Optimisation flags that is.
So far I have this only on
gcc (Ubuntu/Linaro 4.5.2-8ubuntu4) 4.5.2
for sure.
The standard DEBUGBUILD=1 will omit the -Os from the compile.
For me this gives working code and no valgrind complaints.
When I add -Os to the debug build I harvest valgrind complaints
pertaining to source lines for which I've seen gcc warnings.
The attached diff against current git master works around these
warnings and coincidentally those valgrind warnings will disappear too.
I'm afraid it's really gcc who is to blame here:
I do assume so, because we've just seen the same thing wrt. the exactf.
To me it looks as if gcc would reorder instructions like this
if(gc_mode == GC_MAJOR && C_enable_gcweak && weakn)
C_dbg("GC", C_text("%d recoverable weakly held items found\n"),
weakn);
to actually access "weakn" while "C_enable_gcweak = 0".

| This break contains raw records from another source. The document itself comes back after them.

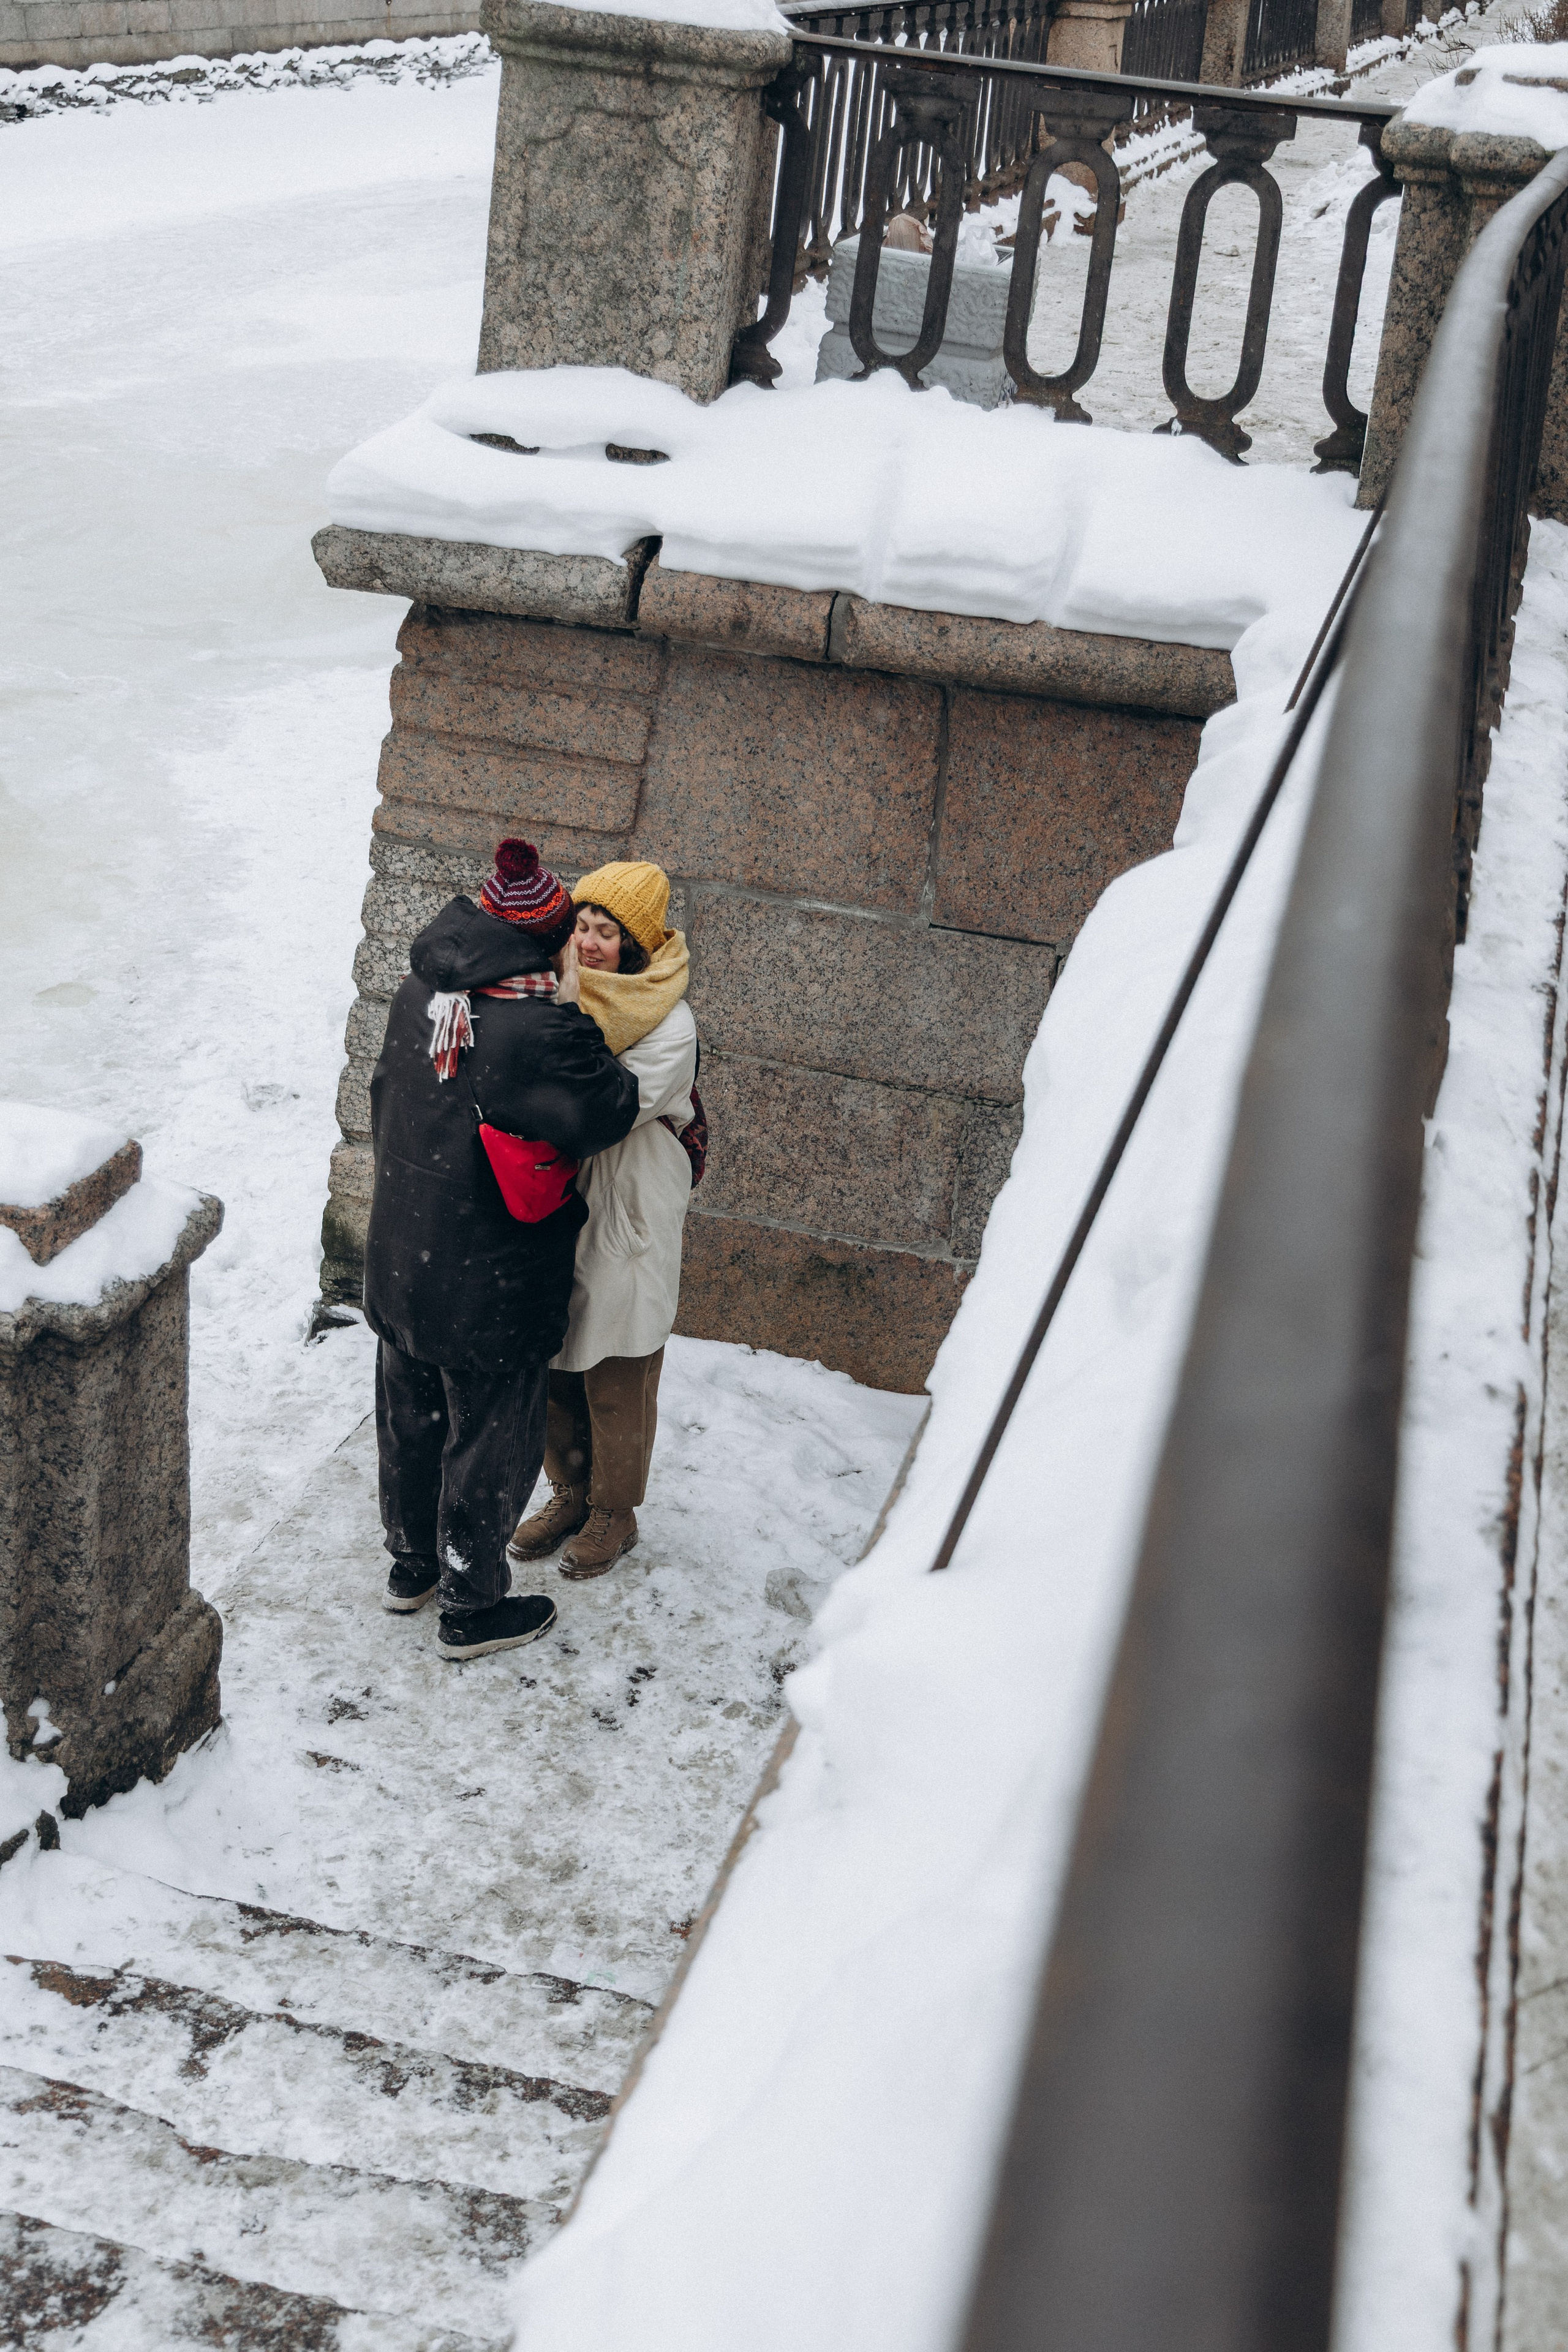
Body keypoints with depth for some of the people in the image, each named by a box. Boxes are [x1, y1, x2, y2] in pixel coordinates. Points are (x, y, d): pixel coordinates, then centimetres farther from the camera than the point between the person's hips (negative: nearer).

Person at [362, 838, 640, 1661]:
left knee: (410, 1419, 24)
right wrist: (573, 1013, -15)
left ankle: (411, 1562, 44)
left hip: (398, 1266, 7)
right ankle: (473, 1607, 26)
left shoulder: (419, 993, -2)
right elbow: (610, 1114, -16)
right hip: (491, 1292, -7)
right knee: (489, 1444, 11)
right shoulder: (539, 1030, -27)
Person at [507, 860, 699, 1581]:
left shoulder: (669, 1023, -17)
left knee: (615, 1381, 9)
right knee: (553, 1360, 18)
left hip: (626, 1218, -5)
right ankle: (570, 1493, 38)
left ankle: (614, 1513, 29)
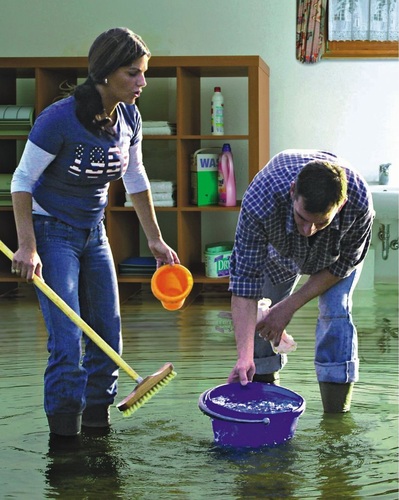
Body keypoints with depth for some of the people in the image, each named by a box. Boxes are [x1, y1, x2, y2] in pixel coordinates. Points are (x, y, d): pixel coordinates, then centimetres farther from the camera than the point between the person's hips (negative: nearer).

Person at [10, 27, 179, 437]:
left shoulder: (128, 119, -5)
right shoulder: (59, 119, -24)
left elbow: (135, 179, 10)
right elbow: (22, 181, -16)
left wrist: (155, 239, 14)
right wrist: (27, 246, -20)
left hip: (93, 231, 7)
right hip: (52, 231, -6)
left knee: (109, 329, 6)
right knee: (67, 335, -11)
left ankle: (96, 414, 20)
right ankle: (64, 425, 1)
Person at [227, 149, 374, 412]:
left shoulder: (359, 203, -43)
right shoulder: (259, 203, -47)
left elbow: (343, 263, -24)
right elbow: (245, 281, -42)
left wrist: (290, 305, -24)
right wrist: (245, 356, -49)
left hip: (338, 249, -1)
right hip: (280, 246, 1)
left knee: (336, 310, -17)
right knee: (262, 310, -6)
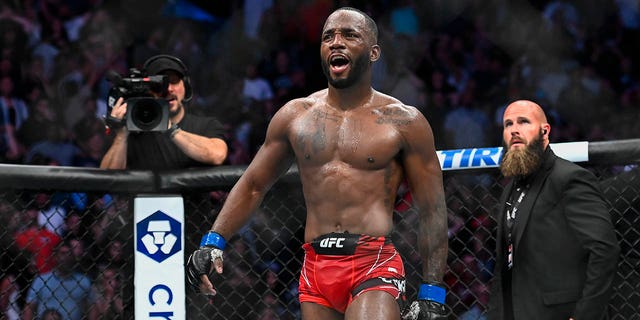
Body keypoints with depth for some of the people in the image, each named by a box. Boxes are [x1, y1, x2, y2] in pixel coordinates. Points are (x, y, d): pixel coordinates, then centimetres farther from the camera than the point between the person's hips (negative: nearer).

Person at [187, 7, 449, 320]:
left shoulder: (403, 122, 3)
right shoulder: (295, 116, 13)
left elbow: (432, 211, 3)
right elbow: (252, 185, 21)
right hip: (316, 268, 4)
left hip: (375, 265, -4)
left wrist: (431, 294, -2)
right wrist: (213, 242, 7)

The attached diff rewrites the code (besides some less relevant spots)
a litte more messy:
if(gc_mode == GC_MAJOR && C_enable_gcweak)
if(weakn) C_dbg("GC", C_text("%d recoverable weakly held items
found\n"), weakn);
Wile I don't think this would be the better C code, it has the effect that
A) gcc will still warn about about
'weakn' may be used uninitialized in this function
B) valgrind will no longer warn that the resulting code will access
uninilialized memory at that very line of code.
The moral of the story: if your C compiler warns about valid C, don't
trust it to compile valid code anyway.
Best Regards
/Jörg
PS: The other spots are 1:1 warning from gcc:valgrind.